[Ausgewählter Auszug]
....................

Es gibt auch andere, aus „progres­siver“ Warte vorge­brachte Gründe, die Geisteswissenschaftler:innen zögern lassen, sich in die „freie Enzy­klo­pädie“ einzu­bringen: Etwa das herkömm­liche System der Enzy­klo­pädie, das keine Ambi­va­lenzen oder alter­na­tive Wissens­sys­teme zulässt, oder das starre Fest­halten der deutsch­spra­chigen Wiki­pedia am gene­ri­schen Masku­linum. „Sind wir nicht schon viel weiter?“, mögen Geisteswissenschaftler:innen fragen. „Wir“ als akade­mi­sches Milieu sind es mögli­cher­weise, wir sind aber nur ein Teil­system der Öffent­lich­keit und nicht ihr Gravi­ta­ti­ons­zen­trum. Zudem ist Wiki­pedia nicht bloß eine öffent­liche Enzy­klo­pädie, sondern beher­bergt mit den Wikipedianer:innen eine meti­ro­kra­tisch struk­tu­rierte digi­tale Subkultur, die nach eigenen Regeln und Hier­ar­chie­kri­te­rien funk­tio­niert. Man muss diese Regeln nicht gut finden, aber man kann sie nur verän­dern, indem man sich einbringt, und nicht mit dem Gestus eines besser­wis­se­ri­schen Außen­ste­henden. So kann man sich etwa denje­nigen Wikipedia-Autor:innen anschließen, die für geschlech­ter­ge­rechte Formu­lie­rungen Mehr­heiten zu orga­ni­sieren versu­chen.

....................

[Übungsdaten]
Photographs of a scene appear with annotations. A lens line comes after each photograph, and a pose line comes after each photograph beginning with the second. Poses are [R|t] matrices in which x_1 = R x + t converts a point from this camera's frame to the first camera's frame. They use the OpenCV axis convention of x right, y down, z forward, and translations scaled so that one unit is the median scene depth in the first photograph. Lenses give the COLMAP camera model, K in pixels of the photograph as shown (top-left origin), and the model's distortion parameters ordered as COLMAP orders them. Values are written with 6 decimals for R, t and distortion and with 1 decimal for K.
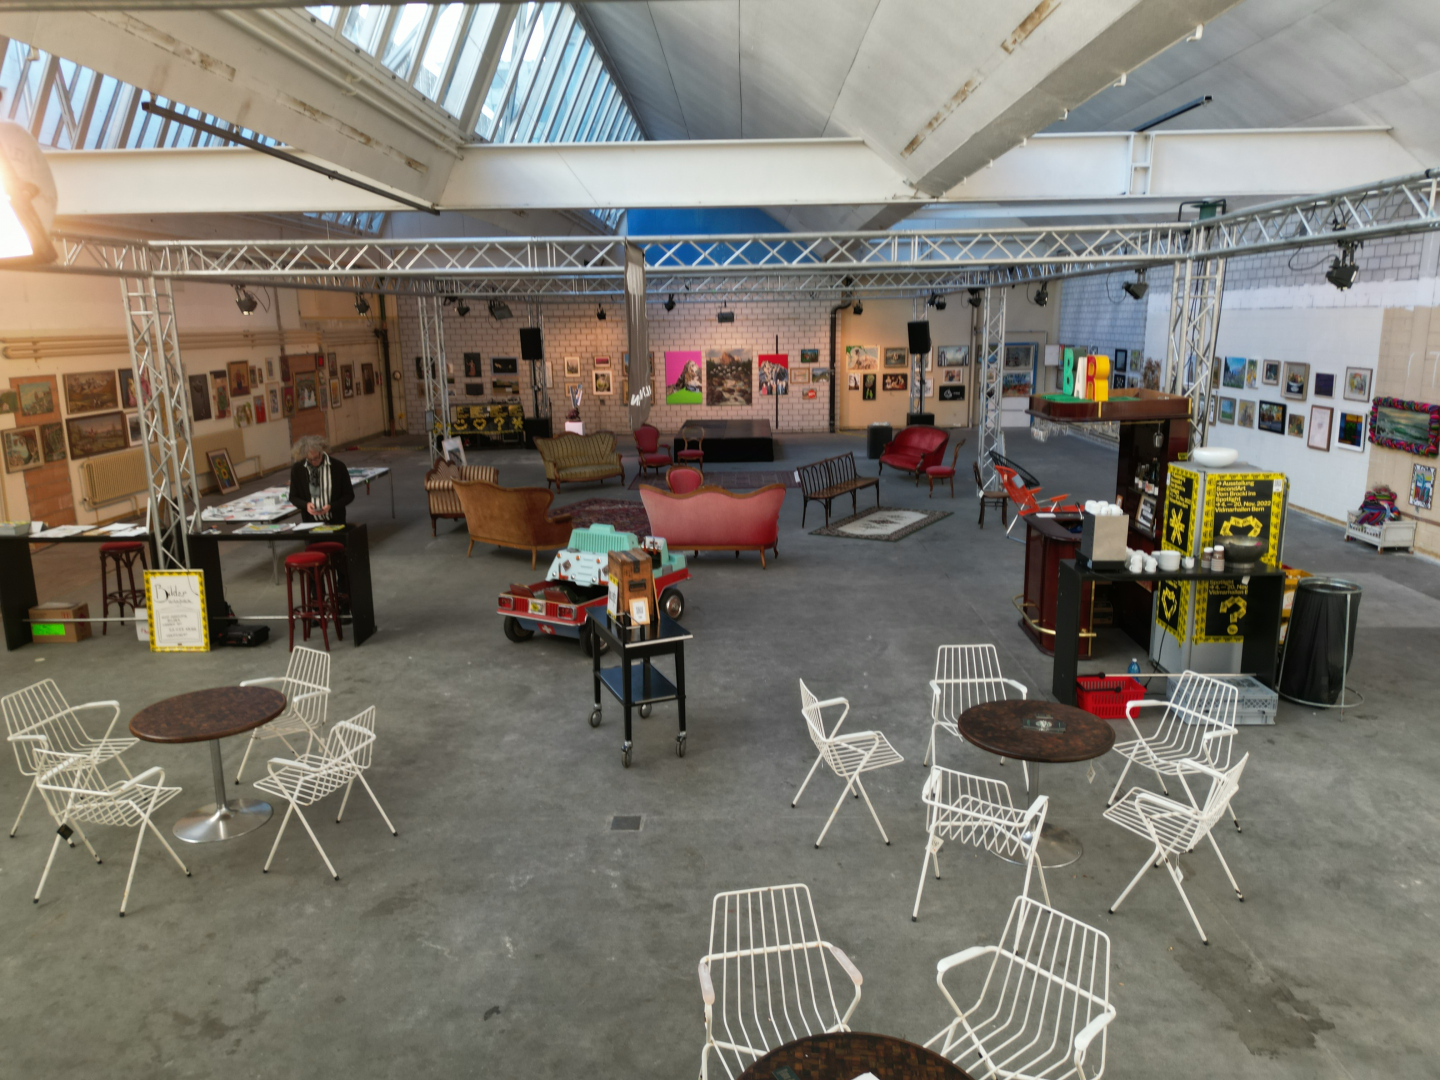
lens RADIAL K [[1033.9, 0, 718.4], [0, 1033.9, 540.4], [0, 0, 1]] dist [0.075705, -0.073350]
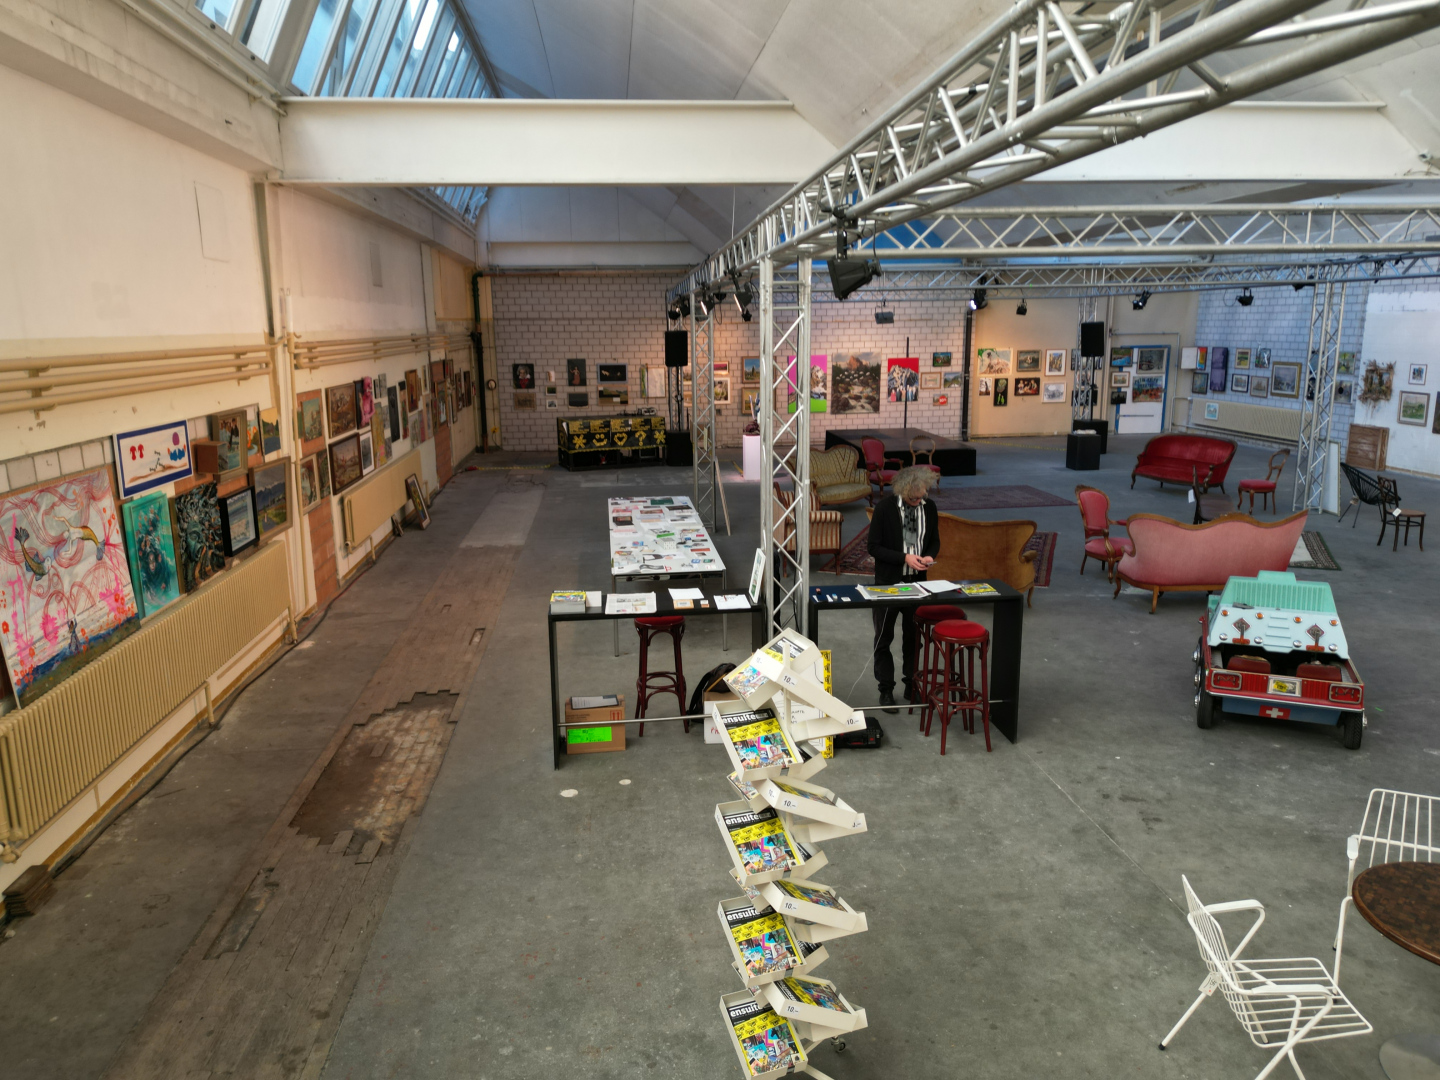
lens RADIAL K [[1033.9, 0, 720.5], [0, 1033.9, 543.4], [0, 0, 1]] dist [0.075705, -0.073350]
pose [[0.991425, -0.026297, 0.128003, -0.265747], [0.026485, 0.999649, 0.000232, -0.020307], [-0.127964, 0.003160, 0.991774, 0.109582]]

....................

[Arbeitsanweisung] Schreiben Sie den Auszug über das Zögern von Geisteswissenschaftler:innen, sich an der Wikipedia zu beteiligen, im Anschluss an seinen letzten Satz weiter.

[Lösung]
Für Betei­li­gung mit offenem Visier

Eine offene Infra­struktur, eine seit zwanzig Jahren aktive Commu­nity, eine Rezep­tion, die alle anderen Internet-Wissensangebote in den Wind schlägt: Die Wiki­pedia ist eine ideale Platt­form zur Popu­la­ri­sie­rung wissen­schaft­li­cher Erkennt­nisse. Dennoch wird die Chance, die sich damit bietet, von der Academia kaum wahr­ge­nommen – oftmals aus Unwissen, Vorur­teilen und einem Stan­des­dünkel heraus.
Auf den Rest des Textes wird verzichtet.